Breaux Vineyards
- Located in northwest Loudoun County, north of Purcellville off Route 671. “Loudoun County’s most impressive wine undertaking,” according to Breaux Winery’s website homepage. Owner Paul Breaux founded the “Cajun theme” vineyard in 1997 after a career in real estate on Nag’s Head, North Carolina. Breaux is one of the Virginia’s largest vineyards, and sells grapes to a number of other wineries. The winery hosts periodic “sip and paint” events.
- Wine. Currently the best winery in Loudoun County, according to our rankings, and one of Virginia’s Top 20 wineries. Breaux has seen increasing success in wine competitions since 2023. Breaux was awarded three gold medals at both the 2025 and 2024 Virginia Governor’s Cup state-wide wine tasting competitions.” Their 2025 winners included 2020 Meritage, and their 2022 Petit Verdot and Cabernet Sauvignon, while 2024 gold medals were awarded to their 2019 “The Frog” Nebbiolo Reserve (which also was included in the “Governor’s Cup,” as one of the top twelve wines from Virginia at the competition, from over 500 entrants), as well as for their 2017 and 2019 Meritages. The 2020 Nebbiolo, the 2022 Malbec and 2022 Les Amis Red were awarded silver medals at the 2025 Governor’s Cup. Large selection of both reds and whites: Breaux grows 18 different grape types.
- Setting: Two stars. Every review raves about the scenery. Good views of the Blue Ridge Mountains from the tasting room, terraces and spacious grounds. The vineyards extend up the side of Short Hill Mountain. Large, Spanish/ New Orleans style building. Cheese, bread and chocolates available and picnics are welcome. Several wines have names drawn from the family’s Cajun heritage, including “Jennifer’s Jambalaya.”

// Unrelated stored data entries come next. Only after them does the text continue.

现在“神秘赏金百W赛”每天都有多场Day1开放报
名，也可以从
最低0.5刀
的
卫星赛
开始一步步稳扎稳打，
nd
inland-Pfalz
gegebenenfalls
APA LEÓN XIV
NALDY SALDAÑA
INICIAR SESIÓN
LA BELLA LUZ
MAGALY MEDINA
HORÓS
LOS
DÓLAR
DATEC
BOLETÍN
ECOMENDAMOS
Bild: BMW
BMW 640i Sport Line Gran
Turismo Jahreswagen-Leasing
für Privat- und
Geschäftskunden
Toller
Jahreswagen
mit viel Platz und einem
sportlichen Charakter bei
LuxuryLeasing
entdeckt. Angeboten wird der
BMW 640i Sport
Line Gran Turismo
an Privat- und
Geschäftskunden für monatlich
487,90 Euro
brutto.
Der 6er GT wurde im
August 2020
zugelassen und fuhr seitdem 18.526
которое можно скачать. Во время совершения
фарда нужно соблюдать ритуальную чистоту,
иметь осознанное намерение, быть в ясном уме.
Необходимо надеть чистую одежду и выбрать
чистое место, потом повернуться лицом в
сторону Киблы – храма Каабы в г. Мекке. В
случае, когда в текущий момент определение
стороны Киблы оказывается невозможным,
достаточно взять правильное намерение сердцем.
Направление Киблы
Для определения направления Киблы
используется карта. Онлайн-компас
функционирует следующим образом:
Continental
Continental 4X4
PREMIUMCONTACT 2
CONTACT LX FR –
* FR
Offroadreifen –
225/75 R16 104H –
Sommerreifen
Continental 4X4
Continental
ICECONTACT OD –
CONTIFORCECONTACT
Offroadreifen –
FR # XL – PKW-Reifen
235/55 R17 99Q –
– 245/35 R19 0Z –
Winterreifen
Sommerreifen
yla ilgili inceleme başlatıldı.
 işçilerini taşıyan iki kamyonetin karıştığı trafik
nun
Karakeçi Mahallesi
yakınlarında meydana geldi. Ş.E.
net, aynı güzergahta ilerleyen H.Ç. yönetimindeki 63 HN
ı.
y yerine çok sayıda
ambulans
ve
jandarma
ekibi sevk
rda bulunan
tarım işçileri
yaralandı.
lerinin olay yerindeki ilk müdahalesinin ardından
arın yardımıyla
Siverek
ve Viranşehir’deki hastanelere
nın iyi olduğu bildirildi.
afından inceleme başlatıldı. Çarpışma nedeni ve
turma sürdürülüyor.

- Stories: French genes in Virginia wine country. The Breaux family who established this vineyard, as the names of some of the wines produced here indicate, are of Louisiana Cajun descent. The Breaux family can be traced in Louisiana to the mid-1700s, when they arrived from French Canada, present day Nova Scotia in Canada. The word “Cajun” is a deformation of the French word “Acadian”, one from Acadia; Acadia was the name given to the area of French settlement in the Eastern Maritimes of Canada, centered around Nova Scotia. Many early Louisiana settlers, in the long period when this was a French colony, before Napoleon sold it to Thomas Jefferson in 1802, had come from Acadia. For the most part they were escaping British rule, Britain having conquered this part of Canada from France in the early 1700s, with Britain undertaking an active policy of deporting Acadians after the end of the French and Indian War in 1763. many of these Acadian settlers, in turn, originated from the Poitou region of France, which contributed the greatest share of settlers to French Canada in the 17th and 18th centuries. The Acadia-Louisiana-Virginia Breaux are descended from the emigrant Vincent Brault, whose hometown was La Chausée, in Poitou, some 20 miles northwest of the provincial capital of Poitou. While not famous in the wine trade, the area does produce a respectable appellation called Vins du Haut Poitou. From the vineyards of France to those of Virginia!